_Source document:_
***

I’m married and my wife and I have three grown daughters in their twenties. I own my own business. I have employees and a house in the suburbs. I also own a modest pied-a-terre in Manhattan that I purchased ten years ago. When my wife and I first acquired it, we used to use it together. We would come to town, attend Broadway shows, and do other “city things” in an attempt to add some pizzazz to our rather routine (often humdrum) existence. It was our place to escape.
When two of our daughters graduated from college and took jobs in Manhattan, they lived in that conveniently located Midtown studio co-op apartment, until such time as their careers took off and they could move to bigger digs elsewhere in the city. After they both had their turn with the place, I began to spend more and more time there. I liked being away from the ‘burbs, away from everything that was familiar.
This is when the first whispering of “craziness” started in my life.
I always liked taking photographs and long walks, so to pass the time I began exploring the city with my camera, snapping away while venturing further and deeper into the city’s landscape. I began absorbing diverse neighborhoods, from Harlem to The Battery and every place in between. The vibrations of Manhattan were a far cry from the serene, uneventful life I had been living a mere fifty miles away.
One day, while on one of my walks to nowhere special, I realized I had forgotten my camera. Feeling at a loss, I began to record images and observations in my mind, and on returning to my small apartment took out my laptop and began to write them in the form of poems, essays and short stories. A new life of daily adventures had begun for me and writing about these adventures had set me on an irreversible course—destination unknown.

***

_Entries provided:_

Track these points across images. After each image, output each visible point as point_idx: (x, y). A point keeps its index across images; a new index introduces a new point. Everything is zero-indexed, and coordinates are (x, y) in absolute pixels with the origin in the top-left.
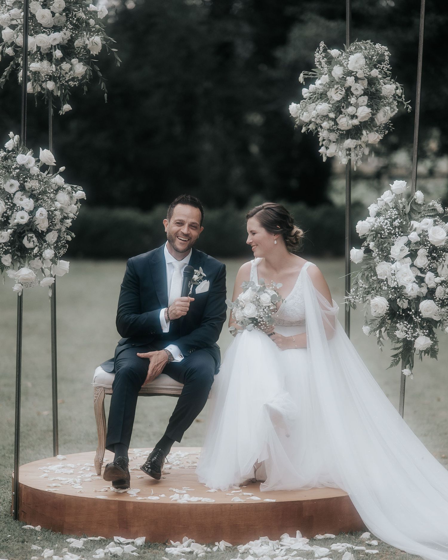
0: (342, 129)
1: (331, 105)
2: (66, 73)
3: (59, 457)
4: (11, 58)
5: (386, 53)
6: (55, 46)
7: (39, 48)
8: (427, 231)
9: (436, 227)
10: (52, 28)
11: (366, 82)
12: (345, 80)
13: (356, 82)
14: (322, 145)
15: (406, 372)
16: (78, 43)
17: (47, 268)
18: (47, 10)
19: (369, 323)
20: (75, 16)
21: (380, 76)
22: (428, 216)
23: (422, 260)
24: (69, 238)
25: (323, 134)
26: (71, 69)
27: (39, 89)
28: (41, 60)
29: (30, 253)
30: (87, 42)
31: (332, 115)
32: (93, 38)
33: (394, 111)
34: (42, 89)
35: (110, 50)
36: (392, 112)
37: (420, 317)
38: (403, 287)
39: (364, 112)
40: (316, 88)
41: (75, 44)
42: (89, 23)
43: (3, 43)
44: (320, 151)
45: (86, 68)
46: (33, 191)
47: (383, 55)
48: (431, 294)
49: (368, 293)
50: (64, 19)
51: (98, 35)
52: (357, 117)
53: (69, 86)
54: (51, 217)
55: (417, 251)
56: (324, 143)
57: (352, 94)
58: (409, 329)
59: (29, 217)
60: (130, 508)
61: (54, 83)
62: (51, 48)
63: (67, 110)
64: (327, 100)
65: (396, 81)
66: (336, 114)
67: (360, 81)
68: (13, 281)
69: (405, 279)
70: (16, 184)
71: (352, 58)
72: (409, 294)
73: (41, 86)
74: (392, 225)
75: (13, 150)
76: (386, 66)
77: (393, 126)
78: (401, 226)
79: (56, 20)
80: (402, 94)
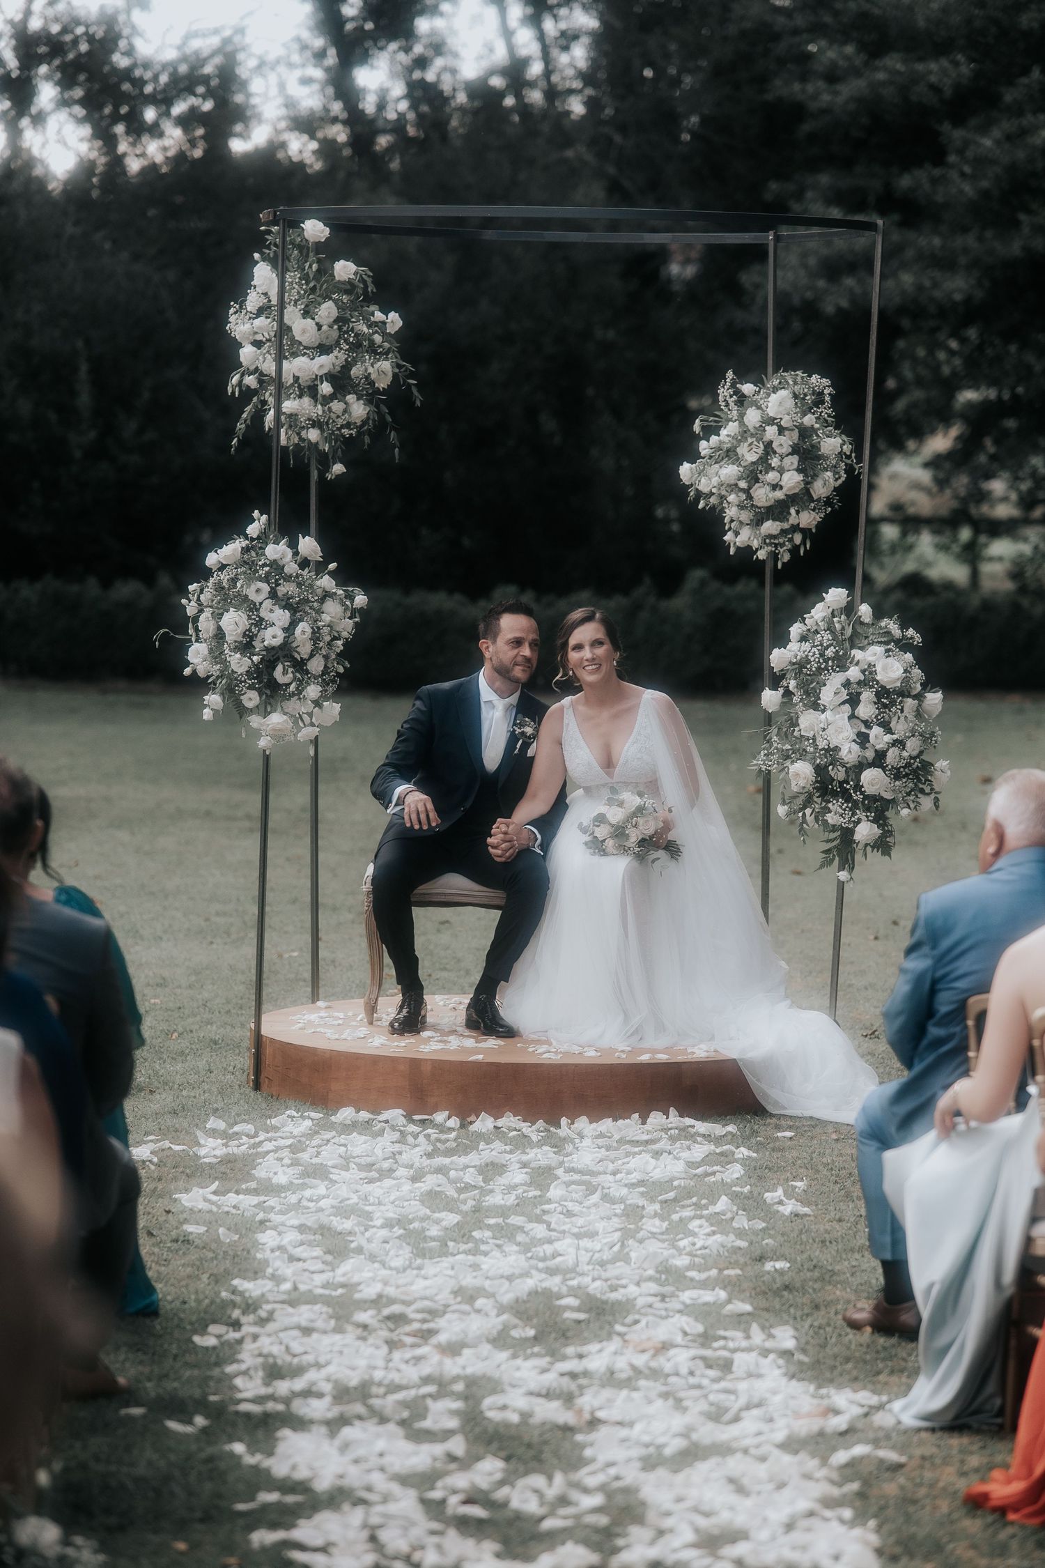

***

_Activity 1:_ According to the Manhattan apartment essay, what made the narrator start writing poems, essays and short stories?
_Activity 2:_ Summarize the Manhattan apartment essay in two sentences.
_Activity 3:_ Extend the Manhattan apartment essay with a paragraph that picks up right after its final sentence.

_Task answer 1:_ On one walk the narrator forgot the camera, so the narrator recorded images and observations mentally and then wrote them down on a laptop back at the apartment.

_Task answer 2:_ A suburban business owner bought a small Midtown studio co-op ten years ago as a getaway with his wife, and two of their daughters later lived there before moving elsewhere in the city. Once he began spending more time there, he explored Manhattan on long walks with his camera, and after forgetting the camera one day he started writing poems, essays and short stories about his daily adventures.

_Task answer 3:_
Those inclined to shun the artistic lifestyle I seemed to be venturing towards were puzzled, and in some cases felt threatened, by what they could not understand and the craziness label began growing deeper roots. But my artist friends, who were longtime city dwellers, encouraged my venture into the new world of words, images and urban adventure. They saw it not as a so-called “midlife crisis” but as the awakening and blossoming of a dormant spirit.
Unbeknownst to me at that point was that walking with no particular plan in mind had pointed my rudderless ship on a course that would lead me to a fellow writer who took pen to paper in Spain over 600 years ago, and to his fictitious hero whose adventures would rearrange the world for me, as it had for so many others. I was about to meet a fascinating woman on a park bench who would introduce me to one of the greatest writers in history, Miguel Cervantes, and to his fictional Knight errant Don Quixote de la Mancha!
Before we meet The Lady, let me tie together some loose historical threads.
Christopher Columbus was born in 1451 and discovered America in 1492. He died in 1506 in the Spanish Villa of Valladolid, which was founded in the 11th century. During the next two centuries Valladolid become the seat of the Castilian crown. It was here in the Palace of Los Valero that Ferdinand and Isabel, the “Catholic Monarchs,” got engaged, thereby uniting the two largest kingdoms of the time. Columbus attended Salamanca University, which is one of the oldest universities in Europe, founded by Spanish King Alfonse IX in 1218. Thirty-six years later Pope Alexander IV acknowledged it as one of the four greatest universities of the world.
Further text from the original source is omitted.